Neighborhoods Est and Santa Eugènia probably cluster together because they are the two neighborhoods with the highest proportion of houses with 5 residents or more with more than 16% of households.
Neighborhoods Sud and Oest are family neighborhoods with more than 90% of households with 1 to four residents, the class with two residents per house being the one with more occurrences.
In neighborhoods Nord and Eixample the leading categories are the hoses with one or two residents and then, at a certain distance, families with 3 or 4 members.
In summary, the profile of Girona is that of a modern city were families are getting smaller and most people live alone or just in a couple.
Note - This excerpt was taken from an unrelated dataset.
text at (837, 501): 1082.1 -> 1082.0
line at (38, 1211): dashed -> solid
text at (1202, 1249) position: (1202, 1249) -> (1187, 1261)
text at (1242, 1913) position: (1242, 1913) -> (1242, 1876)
However, slight differences are relevant and show that the map of the city is quite diverse.

# 6 Conclusion <a name="conclusion"></a>
*	Foursquare might not be the most comprehensive database to make a venues profile of the city of Girona. In the future this should be complemented with data from other databases like google maps.
*	Girona is a small town of 102 thousand people but it is a quite diverse city we can say that neighborhoods matter, they matter in terms of venues and in terms of socioeconomic profile. Clustering them by different criteria gives different results showing that having the right information might be crucial for city management.
*	Future directions.
 *	Complementing Foursquare data with data from other databases
 *	Adding data from other socioeconomic variables.
 *	Define a socioeconomic index might help a lot on delivering a very focused information to stakeholders.
 *	Tracking venues to follow food traffic in time series would be of great interest for stakeholders but this will be done after confinement measures are relieved.